Проходящие мимо с интересом на инструменты поглядывали, однако вспомнить, как они называются, не могли. Вроде схожи с азербайджанским ясты-баламаном, но вроде и чуть длиннее...
– Продаешь? – спросил у азербайджанца один из его соплеменников по-русски. Потом, угадав земляка – хоть и оцарапанного какой-то дикой кошкой, и одетого не по-здешнему, – повторил вопрос на родном языке.

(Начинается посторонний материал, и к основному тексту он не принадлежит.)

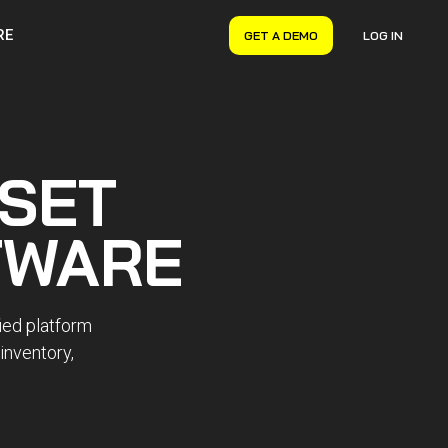
RE
GET A DEMO
LOG IN
VERYON GSE
Asset Management
Maintenance Management
SET
Inventory Management
Financial Management
TWARE
ied platform
 inventory,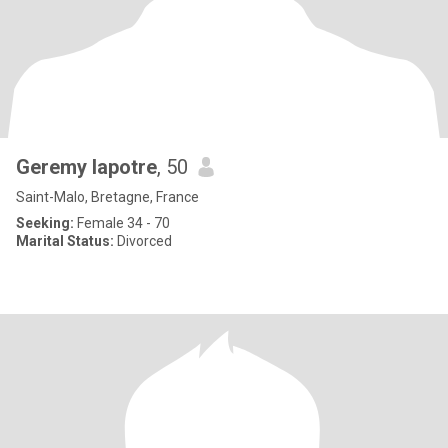
Geremy lapotre
, 50
Saint-Malo, Bretagne, France
Seeking:
Female 34 - 70
Marital Status:
Divorced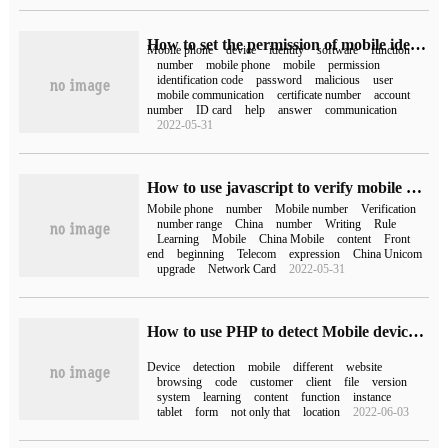
How to set the permission of mobile identification code (what does the permission of mobile identification code mean)
Mobile phone
device
identity
software
function
number
mobile phone
mobile
permission
identification code
password
malicious
user
mobile communication
certificate number
account
number
ID card
help
answer
communication
2022-05-31
How to use javascript to verify mobile phone number
Mobile phone
number
Mobile number
Verification
number range
China
number
Writing
Rule
Learning
Mobile
China Mobile
content
Front
end
beginning
Telecom
expression
China Unicom
upgrade
Network Card
2022-05-31
How to use PHP to detect Mobile device Class mobile detection
Device
detection
mobile
different
website
browsing
code
customer
client
file
version
system
learning
content
function
instance
tablet
form
not only that
location
2022-06-03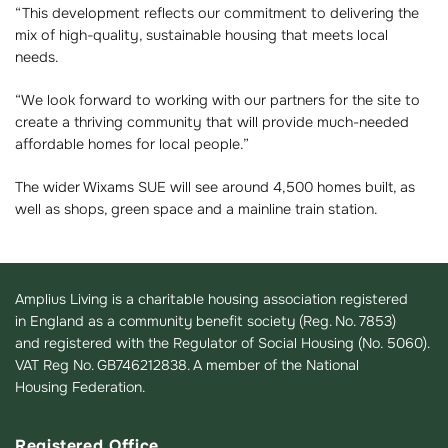
“This development reflects our commitment to delivering the
mix of high-quality, sustainable housing that meets local
needs.
“We look forward to working with our partners for the site to
create a thriving community that will provide much-needed
affordable homes for local people.”
The wider Wixams SUE will see around 4,500 homes built, as
well as shops, green space and a mainline train station.
Amplius Living is a charitable housing association registered
in England as a community benefit society (Reg. No. 7853)
and registered with the Regulator of Social Housing (No. 5060).
VAT Reg No. GB746212838. A member of the National
Housing Federation.
Registered Office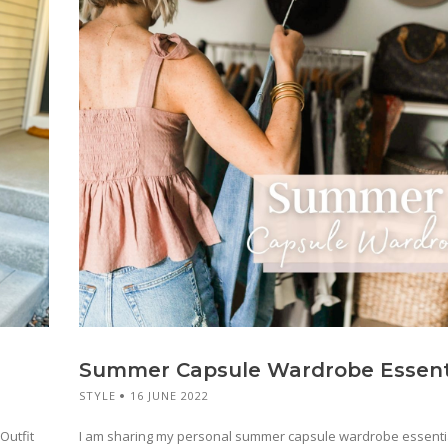
Summer Capsule Wardrobe Essent
STYLE
16 JUNE 2022
Outfit
I am sharing my personal summer capsule wardrobe essentia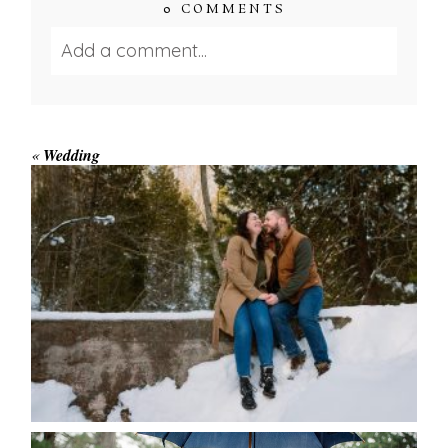
0 COMMENTS
Add a comment...
Your email is
never published or shared.
Required fields are marked *
«
Wedding
WINTER ENGAGEMENT
SESSION AT HOGG’S FALLS
Save my name, email, and website in this browser
for the next time I comment.
POST COMMENT
READ MORE...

– Не продаю, уважаемый, – ответил сидящий на асфальте. – Еще раз сыграем и уедем. Нельзя нам больше тут оставаться. На дне рождения у одного уважаемого человека – неприятность вышла. Я вел бас, он играл мелодию. Не всем, дорогой, это понравилось. Так что – возвращаться будем...
– Куда поедете, уважаемый?
– Сначала думали – в Тэхран или в Туапсе. Но теперь, вижу, одна нам дорога: назад, в Москву.
– Если вернетесь, уважаемый, я инструменты куплю.
Да?
– Нет или да – это в нашем случае одно и то же. Если мы вернемся – нам все равно будет.